Supplied material:
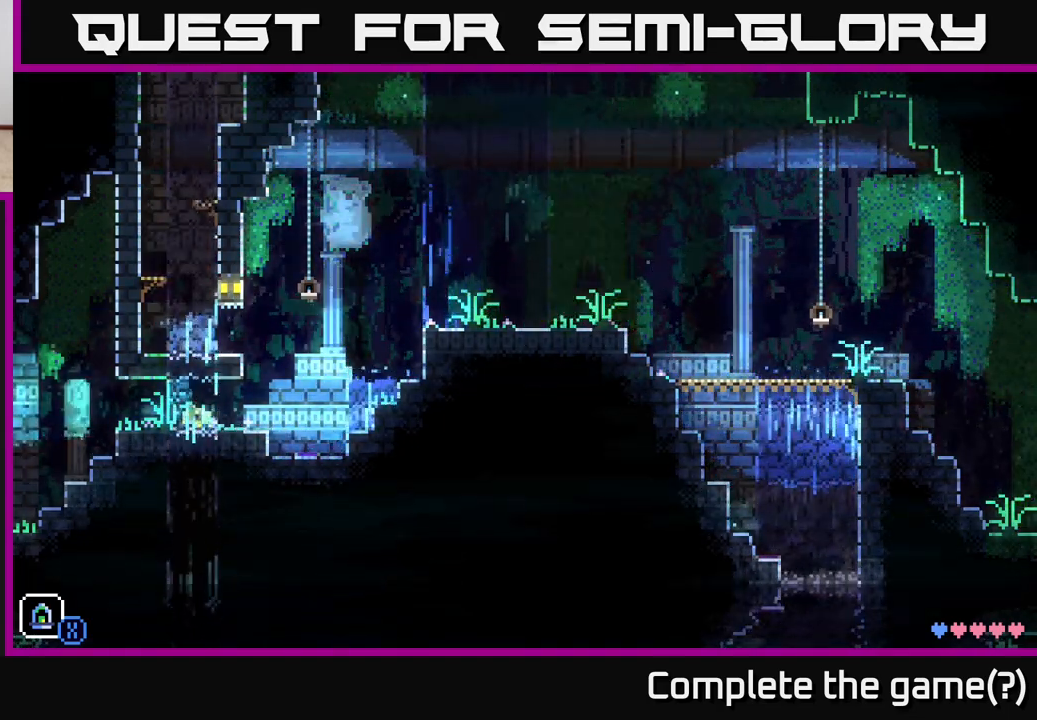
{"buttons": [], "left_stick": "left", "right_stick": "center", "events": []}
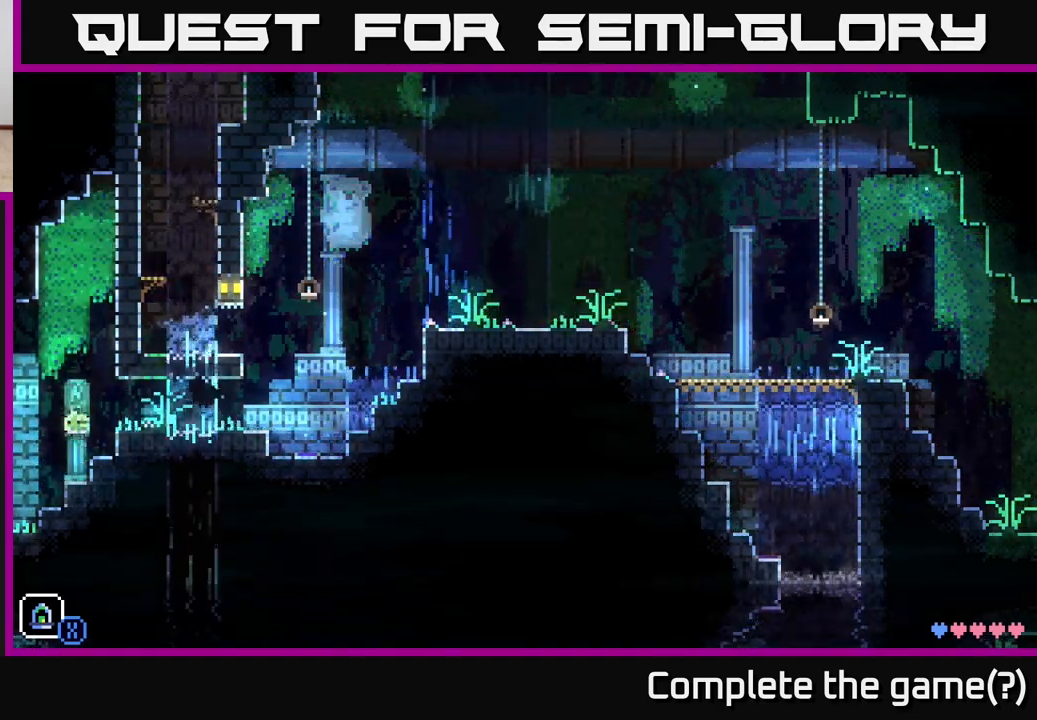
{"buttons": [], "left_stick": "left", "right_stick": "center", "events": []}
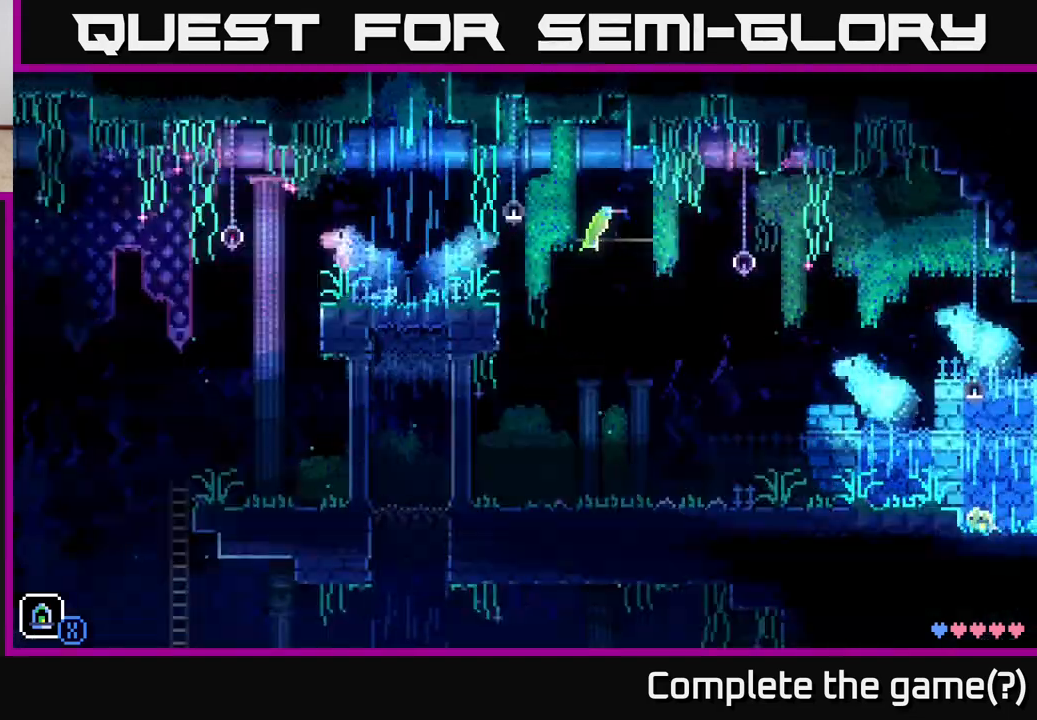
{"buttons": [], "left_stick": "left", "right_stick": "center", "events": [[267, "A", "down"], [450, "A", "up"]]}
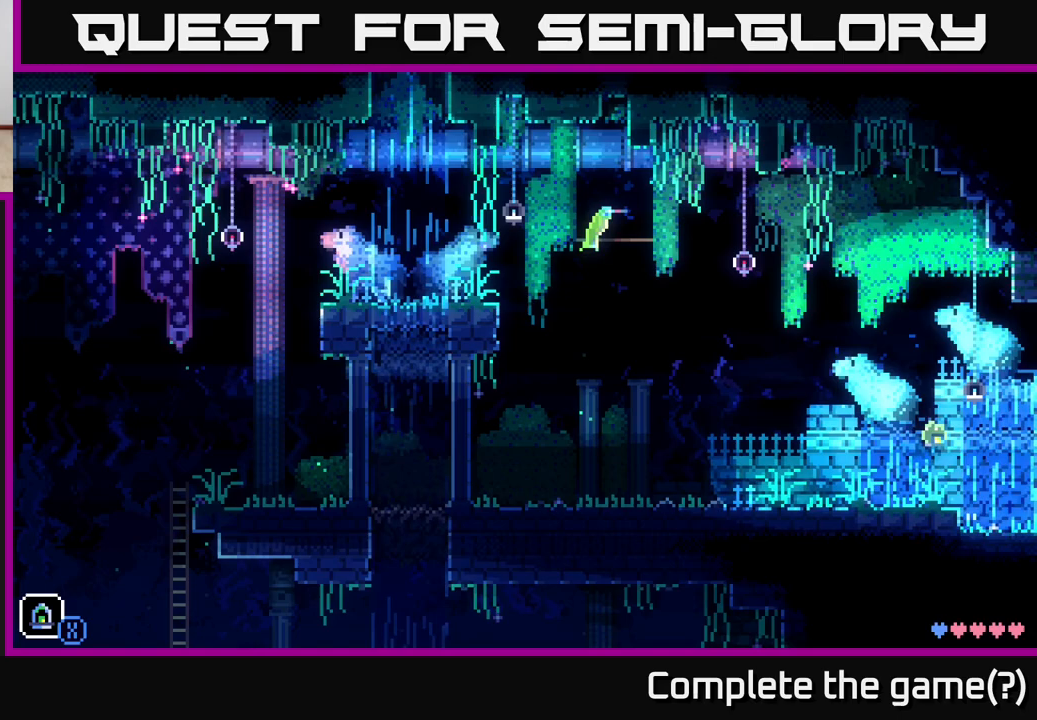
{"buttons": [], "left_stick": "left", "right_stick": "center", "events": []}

Required work: Once the pictures are set aside, give the listing again word for word.

The answer:
{"buttons": [], "left_stick": "left", "right_stick": "center", "events": []}
{"buttons": [], "left_stick": "left", "right_stick": "center", "events": []}
{"buttons": [], "left_stick": "left", "right_stick": "center", "events": [[267, "A", "down"], [450, "A", "up"]]}
{"buttons": [], "left_stick": "left", "right_stick": "center", "events": []}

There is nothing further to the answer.